Tasks to carry out –
A) Condense the paragraph of the Web gardens text that begins "Because Web gardens enable the use of multiple processes" into a shorter version that keeps its main facts.
B) Reproduce the Web gardens text between "Creating a Web" and "the application pool.", inclusive.

Given passage –
******************************

Configuring Web Gardens
Applies To: Windows Server 2003, Windows Server 2003 with SP1
To improve availability for a Web site or application, you can increase the number of worker processes servicing the application pool by implementing a Web garden, an application pool that uses more than one worker process on a single computer. This might be helpful if you have already configured a single-application application pool and need to improve availability.
Creating a Web garden for an application pool enhances performance by providing the following benefits:
Robust processing of requests: When a worker process in an application pool is tied up (for example, when a script engine stops responding), other worker processes can accept and process requests for the application pool.
Reduced contention for resources: When a Web garden reaches a steady state, each new TCP/IP connection is assigned, according to a round-robin scheme, to a worker process in the Web garden. This helps smooth out workloads and reduce contention for resources that are bound to a worker process.
As a best practice, create Web gardens only for Web applications that meet the following criteria:
The application runs multi-instantiated, so that a different instance of the application can be assigned to each worker process.
The Web application is not CPU-intensive. If the CPU is the bottleneck, then adding worker processes cannot help improve performance.
The application is subject to synchronous high latency. For example, if an application calls a back-end database and the response is slow, then a Web garden supports other concurrent connections without waiting for the slow connection to complete.
Because Web gardens enable the use of multiple processes, all processes have their own copy of application state, in-process session state, caches, and static data. Web gardens are not advantageous for applications that depend on application state. Identify the standard relative performance in a Web garden before you decide whether Web gardens are the best solution for your server.
A Web garden differs from a Web farm, which distributes the load across multiple Web servers. You can design Web farms to provide your applications with the highest availability. For more information about Web farms, see Scalability.
By default, the Web garden feature is disabled in IIS 6.0, and the default number of worker processes assigned to an application pool is set to 1. You can enable Web garden functionality by setting the number of worker processes assigned to an application pool to a number greater than 1.
For information about how to configure a Web garden by using IIS Manager, see Configure Application Pool Performance. For information about how to configure a Web garden by using a command-line procedure or scripts, see the MaxProcesses Metabase Property.

******************************

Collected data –
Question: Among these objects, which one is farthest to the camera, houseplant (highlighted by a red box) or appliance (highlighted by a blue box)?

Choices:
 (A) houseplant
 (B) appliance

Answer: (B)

******************************

Exercise answers –
A) Each process in a Web garden keeps its own copy of application state, in-process session state, caches, and static data. For that reason, Web gardens don't benefit applications that depend on application state. Before choosing a Web garden for your server, identify its standard relative performance.

B)
Creating a Web garden for an application pool enhances performance by providing the following benefits:
Robust processing of requests: When a worker process in an application pool is tied up (for example, when a script engine stops responding), other worker processes can accept and process requests for the application pool.